# Dove on the fence and a BlueJay



## Pocketfisherman (May 30, 2005)

A well fed Dove










And a young Jay










There larger versions here:
http://www.flickr.com/photos/smopho/sets/72157605469420744/


----------



## Javadrinker (Feb 13, 2008)

Great pics!


----------



## labanc (Apr 11, 2005)

never knew that doves had the blue ring around their eyes.


----------



## grayfish (Jul 31, 2005)

Ya know. Those are as good as the others. I don't do photos. But if I did I would be finagling an invite to you house to photograph birds.


----------



## sandybottom (Jun 1, 2005)

That's a egg layer for sure on that dove. Either that he's a little piggy.
Nice pics.


----------



## Fisher Lou (May 16, 2005)

Great bird pics. I like the background on the White Wing Dove. The colors are vibrant on both birds.


----------



## Donnie Hayden (Mar 7, 2005)

Wow! Very nice.


----------



## stargazer (May 24, 2004)

Pocket, What lens was that?...Very nice shots.


----------



## Pocketfisherman (May 30, 2005)

The lens for those was a Canon 100-400 L zoom with IS. The distance to the birds is about 30-35 feet from my patio door to the back fence.


----------



## stargazer (May 24, 2004)

Ok, Kinda thought It looked like an L. Nice and crisp with great color.


----------



## The Machine (Jun 4, 2007)

Super nice


----------



## nautic2200 (Jan 28, 2006)

Beautiful.


----------



## Arlon (Feb 8, 2005)

cool dove. Maybe one of the less noble species but I still enjoy them..


----------

────────────────────

Answer these about the bird photo thread:
1. What lens did Pocketfisherman use for the shots?
2. What did labanc say they never knew about doves?
3. Whose background did Fisher Lou say they liked?
The rows that come next are from a different source than the thread.

> DATASET:

────────────────────

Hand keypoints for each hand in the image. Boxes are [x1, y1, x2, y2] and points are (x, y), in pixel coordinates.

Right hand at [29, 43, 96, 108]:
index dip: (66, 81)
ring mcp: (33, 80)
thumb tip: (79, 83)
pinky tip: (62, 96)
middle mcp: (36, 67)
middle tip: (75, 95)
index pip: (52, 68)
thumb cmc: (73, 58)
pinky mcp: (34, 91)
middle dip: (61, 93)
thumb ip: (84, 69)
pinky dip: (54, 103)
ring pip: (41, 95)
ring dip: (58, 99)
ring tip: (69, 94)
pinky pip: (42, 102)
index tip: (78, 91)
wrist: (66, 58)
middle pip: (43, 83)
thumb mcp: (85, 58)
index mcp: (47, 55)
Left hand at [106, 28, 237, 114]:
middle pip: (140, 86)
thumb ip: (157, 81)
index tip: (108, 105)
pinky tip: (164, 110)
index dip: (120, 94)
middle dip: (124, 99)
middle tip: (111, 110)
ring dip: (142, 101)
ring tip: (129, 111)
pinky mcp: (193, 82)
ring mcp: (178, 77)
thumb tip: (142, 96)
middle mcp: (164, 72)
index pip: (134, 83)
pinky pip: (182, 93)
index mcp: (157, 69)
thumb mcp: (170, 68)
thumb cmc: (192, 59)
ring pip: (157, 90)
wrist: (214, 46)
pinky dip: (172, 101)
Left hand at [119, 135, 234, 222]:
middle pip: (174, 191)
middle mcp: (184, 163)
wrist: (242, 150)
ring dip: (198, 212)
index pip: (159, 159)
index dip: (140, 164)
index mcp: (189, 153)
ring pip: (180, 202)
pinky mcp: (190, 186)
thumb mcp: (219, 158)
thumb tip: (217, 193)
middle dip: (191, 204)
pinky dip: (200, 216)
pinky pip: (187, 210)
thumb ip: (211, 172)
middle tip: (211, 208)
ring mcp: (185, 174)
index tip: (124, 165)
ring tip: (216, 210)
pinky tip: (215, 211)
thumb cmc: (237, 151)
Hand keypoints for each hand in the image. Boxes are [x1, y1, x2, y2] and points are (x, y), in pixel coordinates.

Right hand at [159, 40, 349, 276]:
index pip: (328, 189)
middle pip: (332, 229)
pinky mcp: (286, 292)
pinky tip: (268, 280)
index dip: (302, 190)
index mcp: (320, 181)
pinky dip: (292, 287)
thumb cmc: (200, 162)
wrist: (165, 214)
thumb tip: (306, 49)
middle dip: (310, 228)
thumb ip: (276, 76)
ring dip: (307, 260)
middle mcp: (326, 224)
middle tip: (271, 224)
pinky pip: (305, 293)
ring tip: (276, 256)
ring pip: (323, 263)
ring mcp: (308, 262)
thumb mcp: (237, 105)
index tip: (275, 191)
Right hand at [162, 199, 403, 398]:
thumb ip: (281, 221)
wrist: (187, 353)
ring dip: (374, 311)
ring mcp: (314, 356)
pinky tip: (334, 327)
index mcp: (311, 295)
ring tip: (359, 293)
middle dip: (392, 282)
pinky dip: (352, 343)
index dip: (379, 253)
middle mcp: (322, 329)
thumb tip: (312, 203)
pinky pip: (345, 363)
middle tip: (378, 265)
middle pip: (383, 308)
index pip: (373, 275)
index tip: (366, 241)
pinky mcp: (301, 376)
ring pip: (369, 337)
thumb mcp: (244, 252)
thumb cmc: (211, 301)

────────────────────

> EXERCISE SOLUTION:
1. A Canon 100-400 L zoom with IS.
2. That doves had the blue ring around their eyes.
3. The White Wing Dove's.